The Cayman Islands is scrapping a plan to impose a direct income tax on thousands of expatriates working in the British Caribbean territory that is famed as a no-tax financial center.
Premier McKeeva Bush issued a terse statement late Monday saying that his proposed tax was “off the table and will not be implemented.” He did not say what alternative revenues might replace it.
The islands’ leader said only that his administration was “satisfied that many of the commitments from the private sector” will meet his demands for a new source of revenue for the government that won’t hit the poorest citizens.
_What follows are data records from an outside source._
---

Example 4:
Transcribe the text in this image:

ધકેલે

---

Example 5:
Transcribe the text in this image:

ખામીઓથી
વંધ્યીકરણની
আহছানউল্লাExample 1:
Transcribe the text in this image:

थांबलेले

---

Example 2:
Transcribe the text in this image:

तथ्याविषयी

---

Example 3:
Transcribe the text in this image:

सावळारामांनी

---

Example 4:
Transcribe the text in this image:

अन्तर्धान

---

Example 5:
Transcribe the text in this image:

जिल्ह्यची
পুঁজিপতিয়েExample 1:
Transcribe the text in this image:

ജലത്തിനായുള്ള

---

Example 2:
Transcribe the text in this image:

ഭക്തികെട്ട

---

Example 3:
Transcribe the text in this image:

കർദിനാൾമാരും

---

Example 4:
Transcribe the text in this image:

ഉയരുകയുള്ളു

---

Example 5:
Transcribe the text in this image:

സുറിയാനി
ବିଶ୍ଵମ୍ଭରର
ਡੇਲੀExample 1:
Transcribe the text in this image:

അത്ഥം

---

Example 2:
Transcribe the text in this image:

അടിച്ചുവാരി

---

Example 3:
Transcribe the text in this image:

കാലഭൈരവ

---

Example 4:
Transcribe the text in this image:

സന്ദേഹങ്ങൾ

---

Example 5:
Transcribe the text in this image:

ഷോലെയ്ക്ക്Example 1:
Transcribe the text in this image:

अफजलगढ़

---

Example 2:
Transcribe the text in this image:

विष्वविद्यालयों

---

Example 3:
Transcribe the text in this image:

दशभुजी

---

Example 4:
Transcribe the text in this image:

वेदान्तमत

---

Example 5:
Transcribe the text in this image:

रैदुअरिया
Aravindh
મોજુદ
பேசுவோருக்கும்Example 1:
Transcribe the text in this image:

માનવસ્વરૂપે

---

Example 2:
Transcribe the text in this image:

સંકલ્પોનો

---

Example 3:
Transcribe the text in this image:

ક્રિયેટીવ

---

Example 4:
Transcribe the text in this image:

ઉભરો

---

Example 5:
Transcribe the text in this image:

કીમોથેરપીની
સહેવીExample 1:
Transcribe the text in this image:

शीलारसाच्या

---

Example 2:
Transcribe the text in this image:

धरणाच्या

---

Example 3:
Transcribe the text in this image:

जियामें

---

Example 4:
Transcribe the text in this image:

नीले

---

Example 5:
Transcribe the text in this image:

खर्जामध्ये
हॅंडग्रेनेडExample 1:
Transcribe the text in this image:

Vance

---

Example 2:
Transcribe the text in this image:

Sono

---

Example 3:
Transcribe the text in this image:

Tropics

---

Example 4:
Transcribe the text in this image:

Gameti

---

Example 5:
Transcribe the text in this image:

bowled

He has been huddling with business leaders in recent days.
So the expatriate finance industry wins the day – leaving the government of Cayman in chaos.
I’ve just noted the perception, now widespread, that Jersey’s finances are unsustainable unless local people, who are not that well off, are to be heavily abused by demanding more tax from them. No doubt the expatriate financiers in Cayman will now demand that the same happen there – and I am sure additional sales taxes on the local population will be their proposed solution to the crisis they face. But all they’ll be doing is inciting the sort of backlash against tax haven mentalities that now seems likely worldwide.
The idea that local democracy could actually bring tax havens down is, however, one that I do find rather appealing. There would be a sense of justice in it if it were to happen, and the more local people suffer in places like Cayman and Jersey for the abuse being administered from their shores the moper likely that is to happen.